### What the task asks
Given the listing below, reproduce all of it exactly.
┄┄┄┄┄┄┄┄┄┄
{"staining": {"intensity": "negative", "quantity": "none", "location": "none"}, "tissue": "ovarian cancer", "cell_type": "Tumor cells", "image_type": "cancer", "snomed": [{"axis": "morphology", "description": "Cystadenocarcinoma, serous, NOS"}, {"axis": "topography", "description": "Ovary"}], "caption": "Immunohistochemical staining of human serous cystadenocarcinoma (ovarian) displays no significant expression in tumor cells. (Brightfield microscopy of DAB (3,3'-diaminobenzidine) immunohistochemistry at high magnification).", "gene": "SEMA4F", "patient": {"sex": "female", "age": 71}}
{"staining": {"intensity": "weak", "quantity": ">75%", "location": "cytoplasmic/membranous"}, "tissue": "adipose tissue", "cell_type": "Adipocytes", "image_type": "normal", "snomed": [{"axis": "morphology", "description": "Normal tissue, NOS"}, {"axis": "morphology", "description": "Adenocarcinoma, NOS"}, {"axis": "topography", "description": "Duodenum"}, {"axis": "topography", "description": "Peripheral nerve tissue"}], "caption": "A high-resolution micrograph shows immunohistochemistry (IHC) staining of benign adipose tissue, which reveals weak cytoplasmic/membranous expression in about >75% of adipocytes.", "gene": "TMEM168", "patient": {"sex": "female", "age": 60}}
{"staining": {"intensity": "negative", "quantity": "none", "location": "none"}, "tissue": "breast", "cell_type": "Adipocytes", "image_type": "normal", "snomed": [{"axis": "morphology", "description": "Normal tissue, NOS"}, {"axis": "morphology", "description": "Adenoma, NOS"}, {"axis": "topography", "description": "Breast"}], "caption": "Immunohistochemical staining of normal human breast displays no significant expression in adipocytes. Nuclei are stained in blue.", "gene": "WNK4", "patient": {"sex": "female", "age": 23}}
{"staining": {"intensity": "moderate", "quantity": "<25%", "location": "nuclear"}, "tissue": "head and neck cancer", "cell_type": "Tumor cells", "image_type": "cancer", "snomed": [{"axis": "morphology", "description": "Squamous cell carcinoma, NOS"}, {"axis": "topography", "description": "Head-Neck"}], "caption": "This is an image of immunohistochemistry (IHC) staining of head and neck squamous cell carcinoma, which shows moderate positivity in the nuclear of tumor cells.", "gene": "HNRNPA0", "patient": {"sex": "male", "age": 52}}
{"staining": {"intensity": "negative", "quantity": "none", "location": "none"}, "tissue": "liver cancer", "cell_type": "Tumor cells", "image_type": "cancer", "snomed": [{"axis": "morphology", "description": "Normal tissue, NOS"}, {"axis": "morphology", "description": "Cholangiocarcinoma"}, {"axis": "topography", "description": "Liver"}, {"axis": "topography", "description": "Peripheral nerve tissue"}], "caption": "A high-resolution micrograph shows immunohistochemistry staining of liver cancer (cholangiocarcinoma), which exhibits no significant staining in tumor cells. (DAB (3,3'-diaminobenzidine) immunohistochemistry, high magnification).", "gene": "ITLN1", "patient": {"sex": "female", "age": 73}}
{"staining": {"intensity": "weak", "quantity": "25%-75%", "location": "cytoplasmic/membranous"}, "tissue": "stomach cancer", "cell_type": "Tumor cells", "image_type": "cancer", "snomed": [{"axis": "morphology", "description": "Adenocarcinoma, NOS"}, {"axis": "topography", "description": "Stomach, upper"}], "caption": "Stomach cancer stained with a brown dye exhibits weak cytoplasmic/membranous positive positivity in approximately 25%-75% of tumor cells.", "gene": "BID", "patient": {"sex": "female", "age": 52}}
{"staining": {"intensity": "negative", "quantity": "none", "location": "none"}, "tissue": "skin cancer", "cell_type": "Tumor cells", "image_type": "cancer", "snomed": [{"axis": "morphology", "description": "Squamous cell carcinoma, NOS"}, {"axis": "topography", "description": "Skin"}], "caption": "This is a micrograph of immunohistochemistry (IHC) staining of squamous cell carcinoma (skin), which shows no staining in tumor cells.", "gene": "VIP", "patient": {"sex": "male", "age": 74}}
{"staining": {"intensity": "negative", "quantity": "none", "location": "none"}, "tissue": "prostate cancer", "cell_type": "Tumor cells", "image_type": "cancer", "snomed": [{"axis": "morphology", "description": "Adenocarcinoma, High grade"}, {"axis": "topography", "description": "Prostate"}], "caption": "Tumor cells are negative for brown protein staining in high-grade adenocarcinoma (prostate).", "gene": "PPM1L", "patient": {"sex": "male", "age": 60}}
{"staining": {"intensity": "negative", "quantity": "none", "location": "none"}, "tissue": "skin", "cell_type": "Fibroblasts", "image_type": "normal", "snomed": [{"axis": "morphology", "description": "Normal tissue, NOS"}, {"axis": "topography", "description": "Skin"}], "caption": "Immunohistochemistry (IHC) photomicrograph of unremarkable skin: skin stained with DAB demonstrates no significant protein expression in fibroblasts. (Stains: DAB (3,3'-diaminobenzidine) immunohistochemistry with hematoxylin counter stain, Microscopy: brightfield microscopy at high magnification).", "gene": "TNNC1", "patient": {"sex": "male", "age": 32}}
┄┄┄┄┄┄┄┄┄┄
### Answer for the task
{"staining": {"intensity": "negative", "quantity": "none", "location": "none"}, "tissue": "ovarian cancer", "cell_type": "Tumor cells", "image_type": "cancer", "snomed": [{"axis": "morphology", "description": "Cystadenocarcinoma, serous, NOS"}, {"axis": "topography", "description": "Ovary"}], "caption": "Immunohistochemical staining of human serous cystadenocarcinoma (ovarian) displays no significant expression in tumor cells. (Brightfield microscopy of DAB (3,3'-diaminobenzidine) immunohistochemistry at high magnification).", "gene": "SEMA4F", "patient": {"sex": "female", "age": 71}}
{"staining": {"intensity": "weak", "quantity": ">75%", "location": "cytoplasmic/membranous"}, "tissue": "adipose tissue", "cell_type": "Adipocytes", "image_type": "normal", "snomed": [{"axis": "morphology", "description": "Normal tissue, NOS"}, {"axis": "morphology", "description": "Adenocarcinoma, NOS"}, {"axis": "topography", "description": "Duodenum"}, {"axis": "topography", "description": "Peripheral nerve tissue"}], "caption": "A high-resolution micrograph shows immunohistochemistry (IHC) staining of benign adipose tissue, which reveals weak cytoplasmic/membranous expression in about >75% of adipocytes.", "gene": "TMEM168", "patient": {"sex": "female", "age": 60}}
{"staining": {"intensity": "negative", "quantity": "none", "location": "none"}, "tissue": "breast", "cell_type": "Adipocytes", "image_type": "normal", "snomed": [{"axis": "morphology", "description": "Normal tissue, NOS"}, {"axis": "morphology", "description": "Adenoma, NOS"}, {"axis": "topography", "description": "Breast"}], "caption": "Immunohistochemical staining of normal human breast displays no significant expression in adipocytes. Nuclei are stained in blue.", "gene": "WNK4", "patient": {"sex": "female", "age": 23}}
{"staining": {"intensity": "moderate", "quantity": "<25%", "location": "nuclear"}, "tissue": "head and neck cancer", "cell_type": "Tumor cells", "image_type": "cancer", "snomed": [{"axis": "morphology", "description": "Squamous cell carcinoma, NOS"}, {"axis": "topography", "description": "Head-Neck"}], "caption": "This is an image of immunohistochemistry (IHC) staining of head and neck squamous cell carcinoma, which shows moderate positivity in the nuclear of tumor cells.", "gene": "HNRNPA0", "patient": {"sex": "male", "age": 52}}
{"staining": {"intensity": "negative", "quantity": "none", "location": "none"}, "tissue": "liver cancer", "cell_type": "Tumor cells", "image_type": "cancer", "snomed": [{"axis": "morphology", "description": "Normal tissue, NOS"}, {"axis": "morphology", "description": "Cholangiocarcinoma"}, {"axis": "topography", "description": "Liver"}, {"axis": "topography", "description": "Peripheral nerve tissue"}], "caption": "A high-resolution micrograph shows immunohistochemistry staining of liver cancer (cholangiocarcinoma), which exhibits no significant staining in tumor cells. (DAB (3,3'-diaminobenzidine) immunohistochemistry, high magnification).", "gene": "ITLN1", "patient": {"sex": "female", "age": 73}}
{"staining": {"intensity": "weak", "quantity": "25%-75%", "location": "cytoplasmic/membranous"}, "tissue": "stomach cancer", "cell_type": "Tumor cells", "image_type": "cancer", "snomed": [{"axis": "morphology", "description": "Adenocarcinoma, NOS"}, {"axis": "topography", "description": "Stomach, upper"}], "caption": "Stomach cancer stained with a brown dye exhibits weak cytoplasmic/membranous positive positivity in approximately 25%-75% of tumor cells.", "gene": "BID", "patient": {"sex": "female", "age": 52}}
{"staining": {"intensity": "negative", "quantity": "none", "location": "none"}, "tissue": "skin cancer", "cell_type": "Tumor cells", "image_type": "cancer", "snomed": [{"axis": "morphology", "description": "Squamous cell carcinoma, NOS"}, {"axis": "topography", "description": "Skin"}], "caption": "This is a micrograph of immunohistochemistry (IHC) staining of squamous cell carcinoma (skin), which shows no staining in tumor cells.", "gene": "VIP", "patient": {"sex": "male", "age": 74}}
{"staining": {"intensity": "negative", "quantity": "none", "location": "none"}, "tissue": "prostate cancer", "cell_type": "Tumor cells", "image_type": "cancer", "snomed": [{"axis": "morphology", "description": "Adenocarcinoma, High grade"}, {"axis": "topography", "description": "Prostate"}], "caption": "Tumor cells are negative for brown protein staining in high-grade adenocarcinoma (prostate).", "gene": "PPM1L", "patient": {"sex": "male", "age": 60}}
{"staining": {"intensity": "negative", "quantity": "none", "location": "none"}, "tissue": "skin", "cell_type": "Fibroblasts", "image_type": "normal", "snomed": [{"axis": "morphology", "description": "Normal tissue, NOS"}, {"axis": "topography", "description": "Skin"}], "caption": "Immunohistochemistry (IHC) photomicrograph of unremarkable skin: skin stained with DAB demonstrates no significant protein expression in fibroblasts. (Stains: DAB (3,3'-diaminobenzidine) immunohistochemistry with hematoxylin counter stain, Microscopy: brightfield microscopy at high magnification).", "gene": "TNNC1", "patient": {"sex": "male", "age": 32}}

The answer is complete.